Funding from the Ministry of Advanced Education, Employment and Immigration was made available following the government’s allocation of 500 new child care spaces across Saskatchewan in the 2011-12 budget, allowing the college to cut the tuition for these courses in half.

“We’re very grateful for the Ministry’s generous assistance as we respond to increased demand in this growing industry,” said Karen Richmond, Swift Current Campus region manager in a press release.

Up to 75 of the new spaces were to be created directly within the Great Plains region, along with up to 110 more in Saskatoon, just 10 minutes south of the college’s Warman Campus, and around 25 available in Kindersley.

“Kindersley is set to open a new daycare this fall, and there is definitely a demand for trained workers in the area,” added Darlene Anton, program co-ordinator at the college's Kindersley Campus. “I am contacting as many child-care workers as I can, hoping to tap into the demographic of people who are looking for this type of training, so that they can take advantage of this.”

Courses in child guidance, health, safety and nutrition, child and adolescent development, the role of play, and other early childhood education fundamentals are being offered at Great Plains campuses in Kindersley, Swift Current, and Warman. ECE 106, ECE 142, and HUMD 183 meet the provincial government’s minimum requirements for Level 1 certification.

“The intent is to try to attract the people who want to get the entire certificate program, which is comprised of 13 modules and two practicums,” Anton explained. “If the demand exists, we will be able to continue offering these courses at a subsidized rate.”

Anton is especially excited to be able to offer a program like this at a rural facility, where many students are busy with families and are working full-time jobs already.

“For most of these students to go into Saskatoon or Swift Current to take classes, it's just not very feasible. They can take these classes at home, come in one night a week, and receive SIAST credits as if they were doing it right on campus,” she said. “It gives people an opportunity to further their education without sacrificing work time or family time.”

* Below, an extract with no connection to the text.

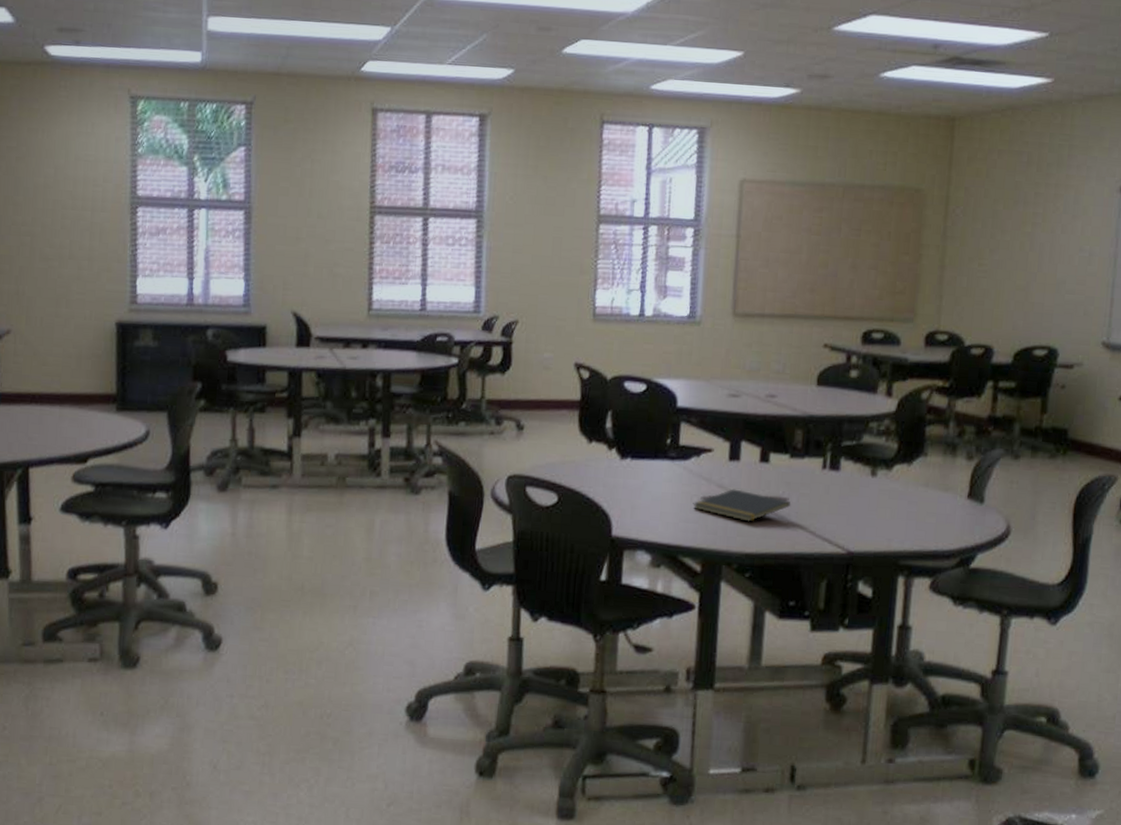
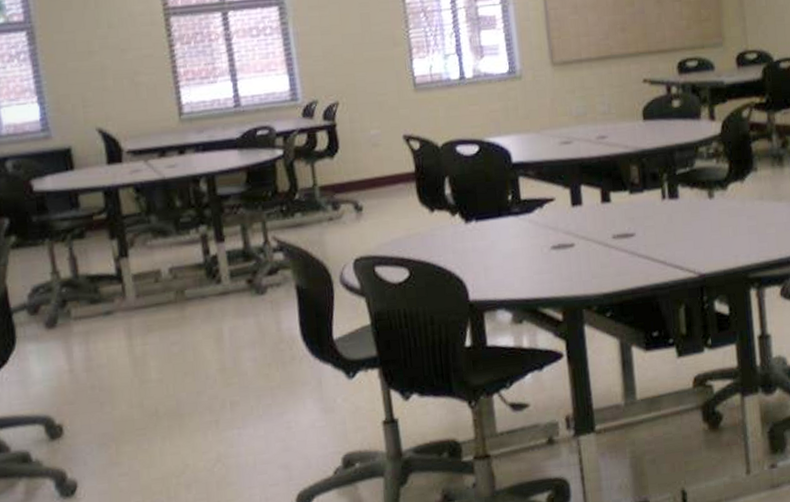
notepad: present [693,489,791,522] -> none [544,232,639,263]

With employment opening up in the area within the coming year, the demand for certified child care workers is high. The subsidized rates at Great Plains College offers a unique opportunity for potential students to access required training at a much lower cost.

“The timing is right, and this is a great chance to pursue a career or an education in this field,” Anton added. “We are thrilled to be able to offer this to our students.”